Mind Map

Mar 08


The territories I currently reside in include the Anishinabewaki, Haudenosaunee, Mississaugas of the Credit First Nation, and Wendake-Nionwentsïo.

The Anishinabewaki controlled the hub that was at the Great Lake’s in the 1600’s and 1700’s. Currently, the Union of Ontario Indians represents 39 of the Anishinabek First Nations, because they needed to legally exist to have legally binding agreements. The Ojibwe, Odawa, and Potawatomi Nations formed the Confederacy of the Three Fires. More information can be found on their website https://www.anishinabek.ca/who-we-are-and-what-we-do/

The Haudenosaunee are known as the people of the long house. The Haudenosaunee have 16 languages that are spoken, with the most common of that 16 being Mohawk, even though there are only three thousand fluent speakers. The core value is called the Seventh Generation, which considers how the actions taken today affect those in the generation beyond, up to seven generations. There is care and awareness of the future. Their official website, along with more information, can be found here: https://www.haudenosauneeconfederacy.com/

The Mississaugas of the Credit First Nation belong to the Anishinabek Nation. The name comes from Misi-zaagiing, “Great River-Mouth”. The MCFN Members post informational video, as well as updates on their website http://mncfn.ca/. They were the Host First Nation for the 2015 Parapan American Games

The Wendake-Nionwentsïo is the only community where you can find the Huron-Wendat nation, with eight clans total in the community.

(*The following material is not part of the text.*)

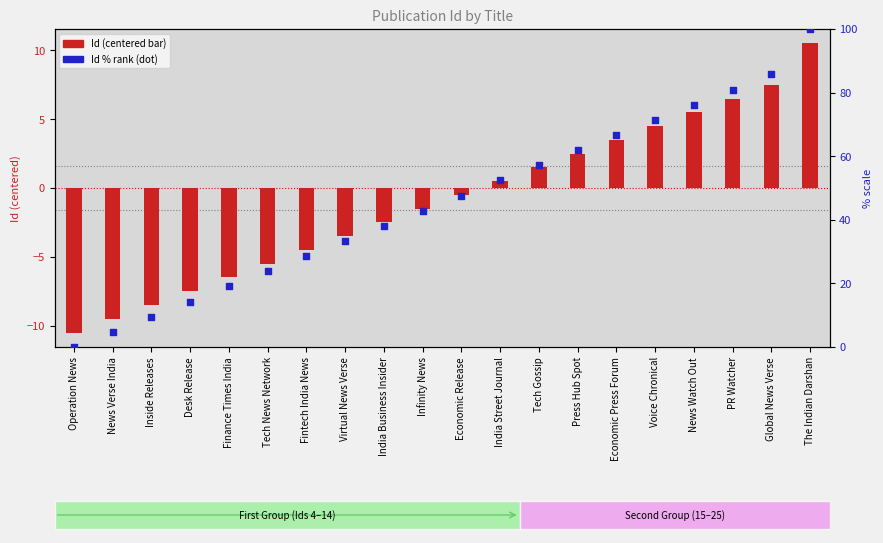

At how many categories does at least one series exceed 41?

11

They hold the concept of circular thought, that all elements of nature are linked together, forming the great Kinship Circle. https://wendake.ca/ They have had their own electoral code since 2000.


It’s interesting to me to find how many people have to experience of little to no knowledge of the territories that they reside in. Me being in my 20s, and starting school in the early 2000’s, most people I know have some understanding of the territories they are in. In middle school, classes included learning about the long houses of the Haudenosaunee Confederacy. In high school, assemblies were held on missing the murdered indigenous women, and English classes included books from Indigenous authors.

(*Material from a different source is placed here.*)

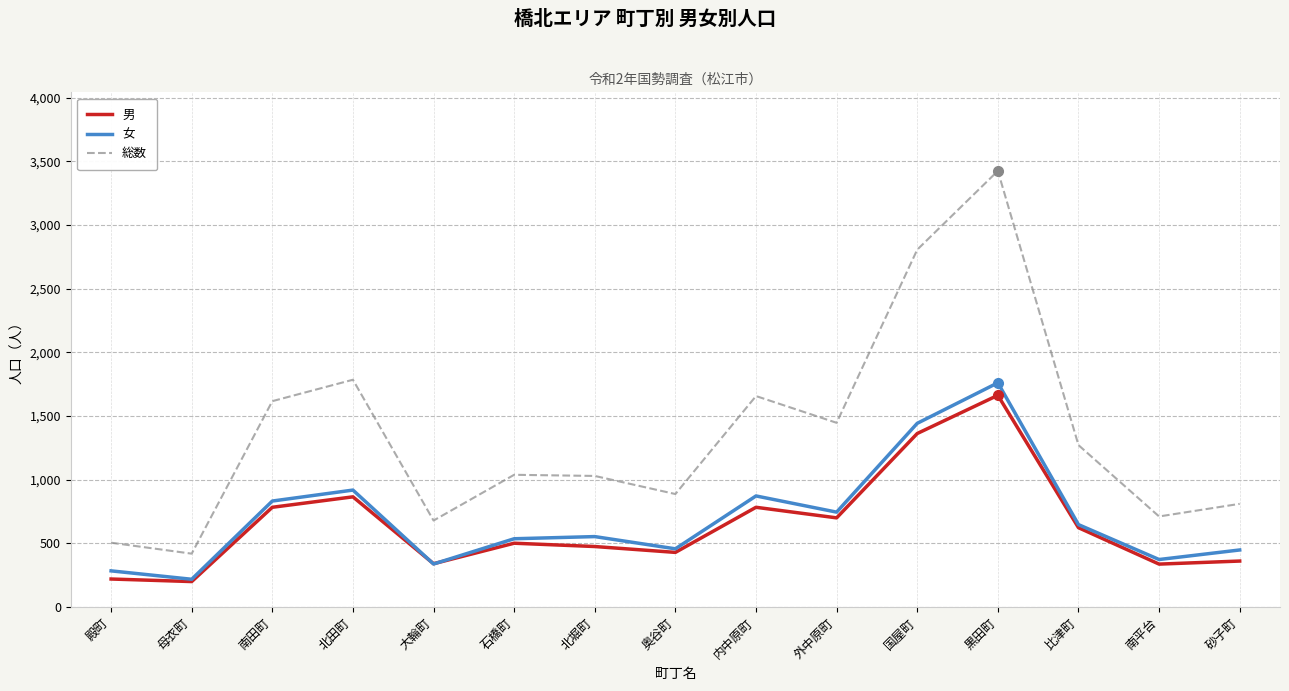

What is the sum of all 女 values?

10438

While that is true, it is also strange and disheartening to be aware of how many people know so little about Canada’s history, but also about the beliefs and histories of each individual nation. It is impossible to know everything, yet, it is strange to live on a land and know nothing about the land’s people and practices. After reflecting on “Where are you?”, I’m reminded of how often the different Indigenous peoples are grouped together as being “Indigenous”, when there are so many different groups with different traditions and beliefs. There may be some similarity, but each is separate and their own. And perhaps seeing similarity between them could be my own bias about not seeing how different they truly are. Even seemingly obvious differences, like different languages and housing, are not commonly taught.

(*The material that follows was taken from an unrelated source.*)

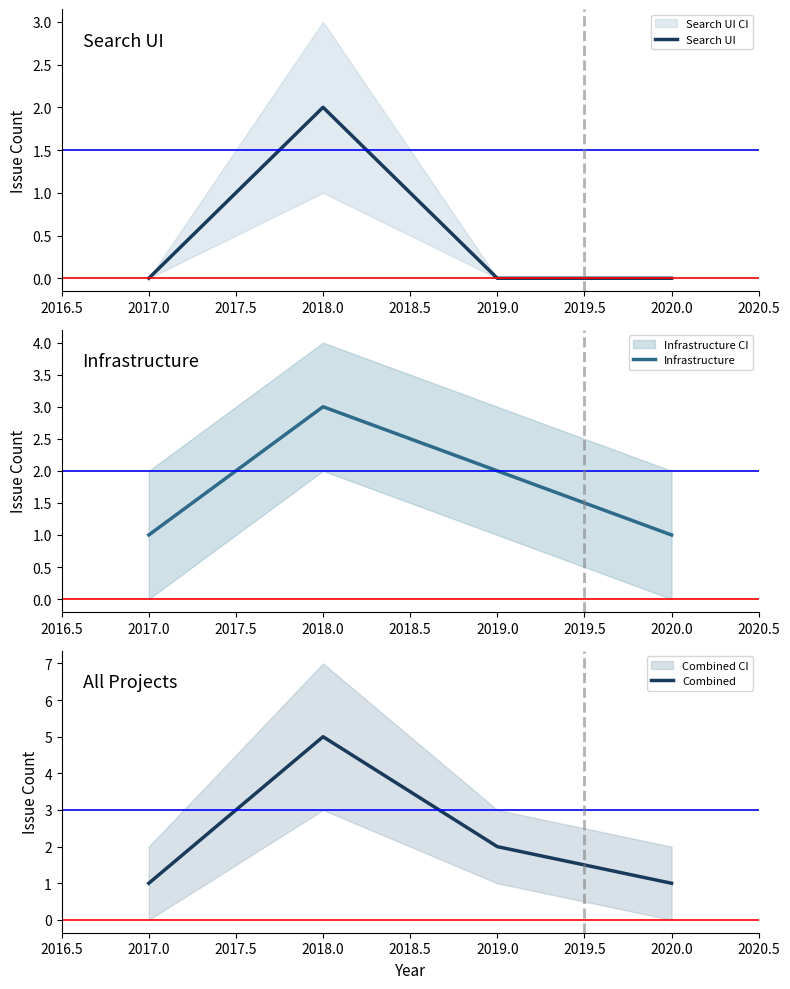

What is the minimum value for Infrastructure?

1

While researching and looking through the different nations, I found that they are mostly community centered. Information can be found on support for mental health, substance abuse, education, community events, and so much more. There is the constant of the community being there for it’s community. I think that’s something that the current Canadian government lacks, both with non-Indigenous and Indigenous residents.

Although completely different, each website listed is centered on strong community. For example, the Cercle des Sages (or Circle of Sages) of the Huron-Wendat Nation shows their imporant of having someone to represent the voice of those in their family circle.

Canada’s mistreatment of Indigenous communities is still ongoing today, with the Giant Mine that was set to happen in the territory of the Yellowknives Dene. Even after multiple apologies and acknowledgement’s of the issue that is the Canadian government mistreating land that belongs to the First Nations, we continue to see mine’s and pipelines being permitted on Indigenous land.